Set of tasks:
(A) From the C3 data-loading excerpt, list the names of all environment variables set with the export command in the example at its end.
(B) Answer these questions using the C3 data-loading excerpt:
(i) Which two modes does the excerpt say can be set through SourceCollectionProcessMode?
(ii) Which API does the function uploadS3 target?
(iii) What Content-Type header do the curl commands send?
(C) In the C3 data-loading excerpt, reproduce the passage between "Correct so then" and "you have suggestions.", inclusive.
---- Selected passage
Correct so then if your case is only for files you can prioritize for each FileSourceCollection what the Source type and schedule crons for each FileSourceCollection accordingly.
Check SourceCollectionProcessMode which can be set for each SourceCollection. both on_arrival and on_schedule can be set to determine how you data-load.

#5

FWIW, below are two bash functions that we usually use to upload to/via C3. Please let me know if you have suggestions.

  1. targetting /import API
function upload() {
    if [ -f "${1}" ]
    then
        fname="${1}"
        IFS='_' read -ra fnames <<< "${fname}"
        bname=`basename "${fname}"`
        tname=`basename "${fnames[0]}"`
        echo fname: ${fname}, bname: ${bname}, tname: ${tname}
        curl -H "Content-Type: text/csv" -X PUT --data-binary "@${fname}" \
             "${C3_ENV_URL}/import/1/${C3_TENANT}/${C3_TAG}/${tname}/${bname}" \
             -H "Authorization: ${C3_TOKEN}" -vvv
    else
        echo "$0: File '${fname}' not found."
    fi
}
  1. targetting /file API
function uploadS3() {
    if [ -f "${1}" ]
    then
        fname="${1}"
        IFS='_' read -ra fnames <<< "${fname}"
        bname=`basename "${fname}"`
        tname=`basename "${fnames[0]}"`
        inbox="${C3_S3_MOUNT}/${tname}/inbox"
        echo fname: ${fname}, bname: ${bname}, tname: ${tname}, inbox: ${inbox}
        curl -H "Content-Type: text/csv" -X PUT --data-binary "@${fname}" \
             "${C3_ENV_URL}/file/1/${C3_TENANT}/${C3_TAG}/${inbox}/${bname}" \
             -H "Authorization: ${C3_TOKEN}" -vvv
    else
        echo "$0: File '${fname}' not found."
    fi
}

For example,

export C3_ENV_URL=<vanityUrl>
export C3_TENANT=myapp
export C3_TAG=test
export C3_TOKEN=deadbeef...
--------
---- Data under study
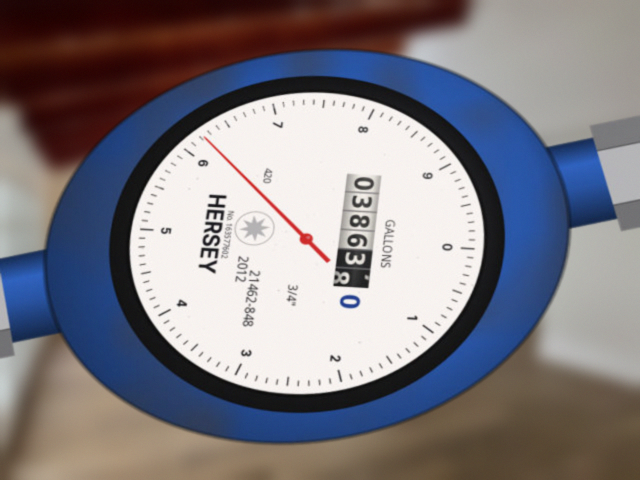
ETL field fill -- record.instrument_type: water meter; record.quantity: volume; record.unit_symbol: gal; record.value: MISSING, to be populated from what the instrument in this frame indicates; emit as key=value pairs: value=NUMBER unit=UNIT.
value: value=386376.2 unit=gal
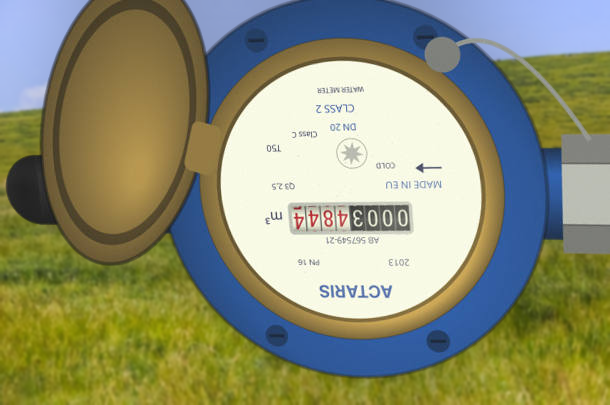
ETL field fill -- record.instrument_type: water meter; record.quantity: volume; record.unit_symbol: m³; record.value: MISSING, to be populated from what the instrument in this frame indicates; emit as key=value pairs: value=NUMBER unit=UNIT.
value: value=3.4844 unit=m³
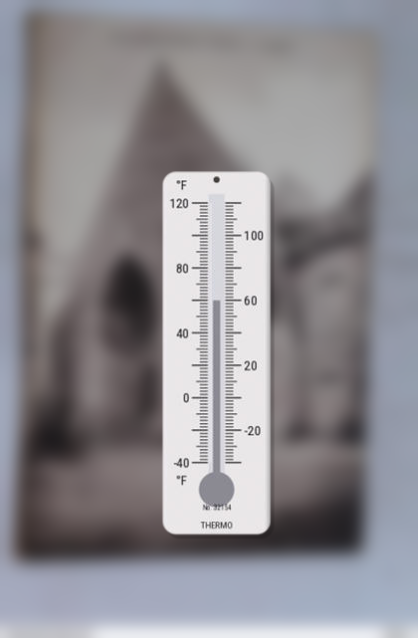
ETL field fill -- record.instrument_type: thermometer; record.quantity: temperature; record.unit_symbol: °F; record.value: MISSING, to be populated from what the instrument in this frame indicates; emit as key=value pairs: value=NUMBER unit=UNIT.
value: value=60 unit=°F
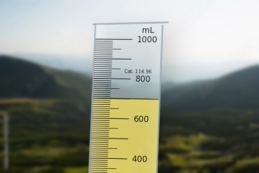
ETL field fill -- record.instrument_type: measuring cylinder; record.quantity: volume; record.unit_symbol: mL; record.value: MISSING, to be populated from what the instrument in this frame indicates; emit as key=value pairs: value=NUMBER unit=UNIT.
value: value=700 unit=mL
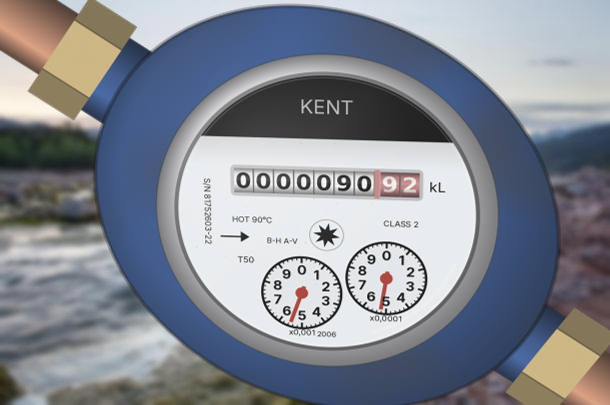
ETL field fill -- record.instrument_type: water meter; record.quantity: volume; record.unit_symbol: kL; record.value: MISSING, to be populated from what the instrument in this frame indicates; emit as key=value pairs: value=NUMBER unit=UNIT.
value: value=90.9255 unit=kL
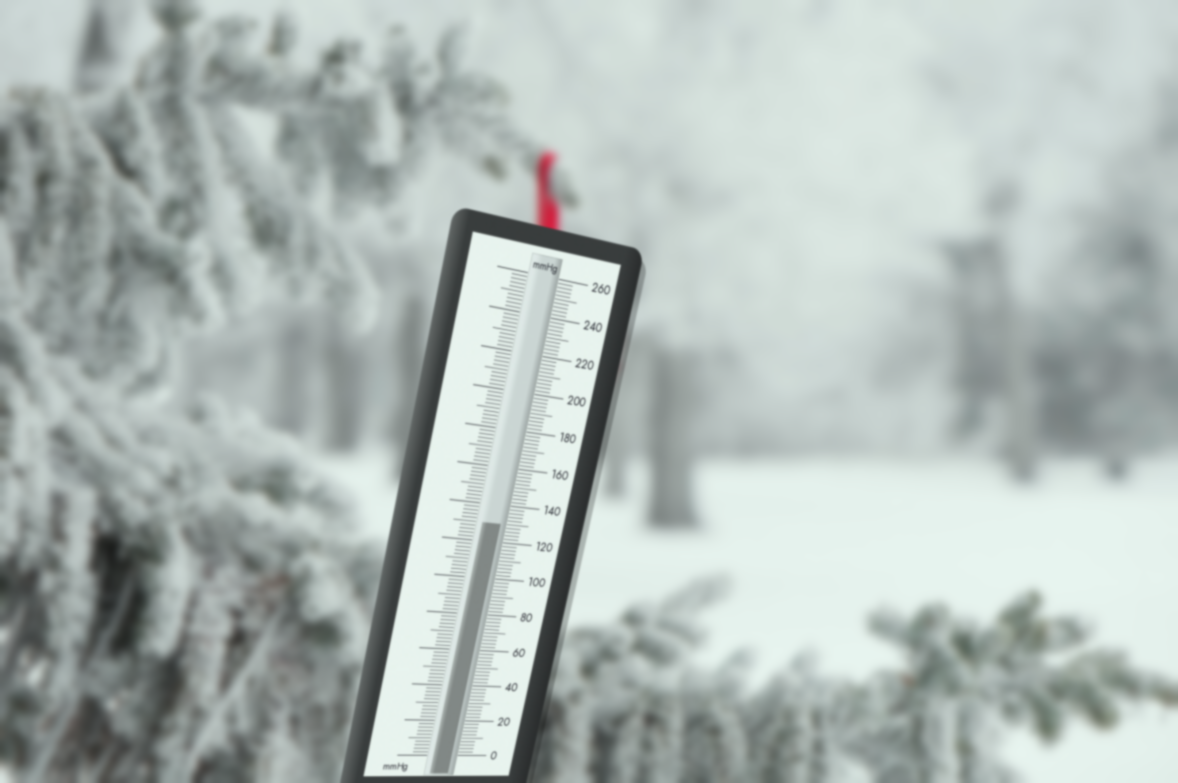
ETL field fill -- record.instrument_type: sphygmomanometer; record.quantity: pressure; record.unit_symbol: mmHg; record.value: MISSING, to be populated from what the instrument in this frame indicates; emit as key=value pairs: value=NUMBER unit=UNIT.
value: value=130 unit=mmHg
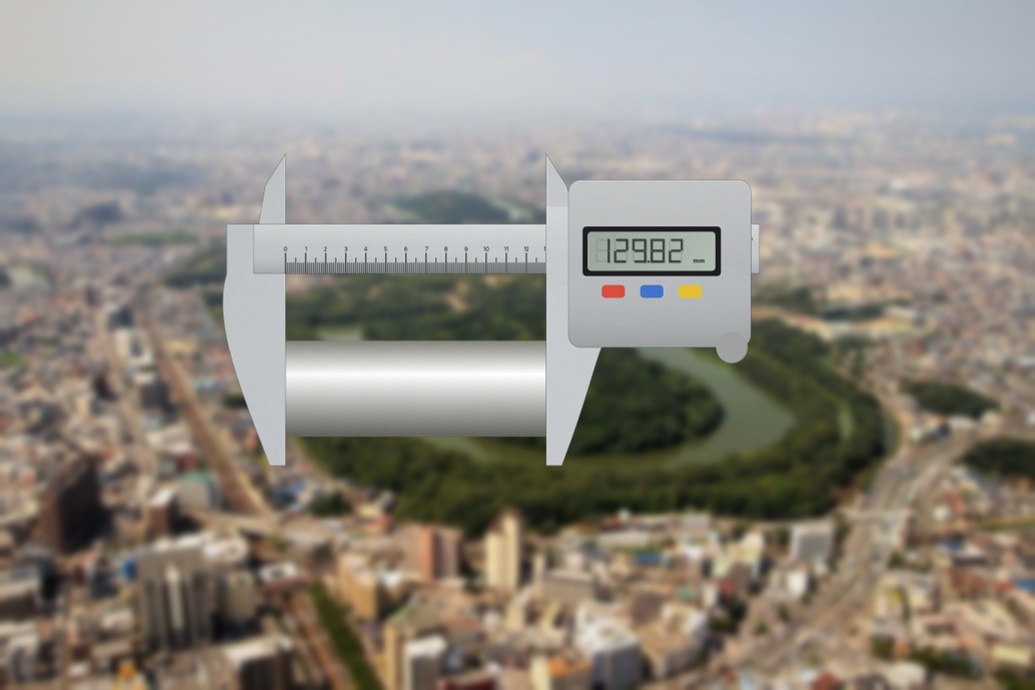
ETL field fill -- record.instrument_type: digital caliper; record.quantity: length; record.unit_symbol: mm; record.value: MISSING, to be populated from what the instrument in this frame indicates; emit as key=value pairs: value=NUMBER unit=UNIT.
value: value=129.82 unit=mm
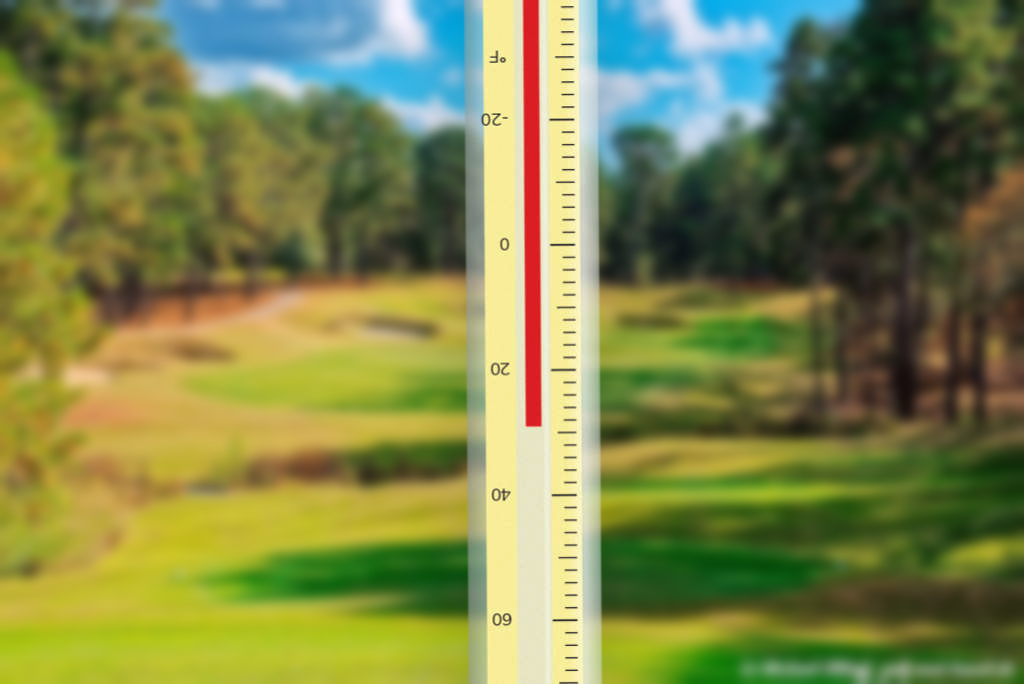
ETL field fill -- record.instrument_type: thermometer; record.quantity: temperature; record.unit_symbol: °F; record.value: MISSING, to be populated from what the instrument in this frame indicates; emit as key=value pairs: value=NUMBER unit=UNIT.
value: value=29 unit=°F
--------
Expected responses:
(A)
C3_ENV_URL
C3_TENANT
C3_TAG
C3_TOKEN

(B)
(i) on_arrival and on_schedule
(ii) The /file API
(iii) text/csv

(C)
Correct so then if your case is only for files you can prioritize for each FileSourceCollection what the Source type and schedule crons for each FileSourceCollection accordingly.
Check SourceCollectionProcessMode which can be set for each SourceCollection. both on_arrival and on_schedule can be set to determine how you data-load.

#5

FWIW, below are two bash functions that we usually use to upload to/via C3. Please let me know if you have suggestions.